Google’s payments to be the default are (as I already said) not obviously pro-competitive to me. I don’t know if you and I disagree there.

But again… in Google’s defense they are going to say (accurately!) “everyone gives search away for free so consumers are free to switch.”

It’s going to be impossible (IMO) to argue that consumers are harmed in the search market. It just won’t be credible.

The department of justice is likely wasting its time, which is similar to the recent behavior of the FTC under Lina Khan which is (if you are American) wasting taxpayers’ time taking on losing cases, while letting mergers which really deserve critical scrutiny through. Microsoft Activision is a prominent recent example.

And if the Justice Department actually does show up in court with a filing that says: “No, your search engine was awesome, but it’s increasingly ad-filled crap. You’re too powerful, you’re too lazy, and America needs some real competition” (this is a direct quote from Stoller’s article) they are going to be laughed out of town and they will richly deserve it.
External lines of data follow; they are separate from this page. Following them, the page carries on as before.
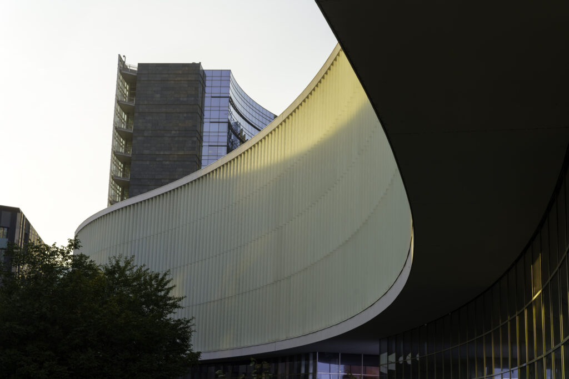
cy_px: 190
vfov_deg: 23.3
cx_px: 284
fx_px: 922
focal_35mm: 58
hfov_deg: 34.3
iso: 100
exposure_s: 1/80
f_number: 8
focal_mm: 58.3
So again… I like the attention Stoller pays to antitrust issues but his analysis of the economics (especially in the case of some tech firms) is just bad.

> Monopolization of the ad market is not the issue here, because the specific claim is that google has monopolized the search market.

Incorrect. The Stoller article says “government argues that Google has a monopoly of general search and *search advertising*”.

The case in question (1:20-cv-03010) alleges anticompetitive behaviors in multiple interrelated markets: general search services, *search advertising, general search advertising, and general search text advertising*. The other major case (1:23-cv-00108) is about their monopolization of the digital ad market via Doubleclick/Ad Exchange/Google Ads.

> Microsoft Activision is a prominent recent example.

That was always ludicrous. The only way for the FTC to win that case was to define the relevant market as "games produced by Activision". That would have made the merger anticompetitive by definition... but no more anticompetitive than Activision already was.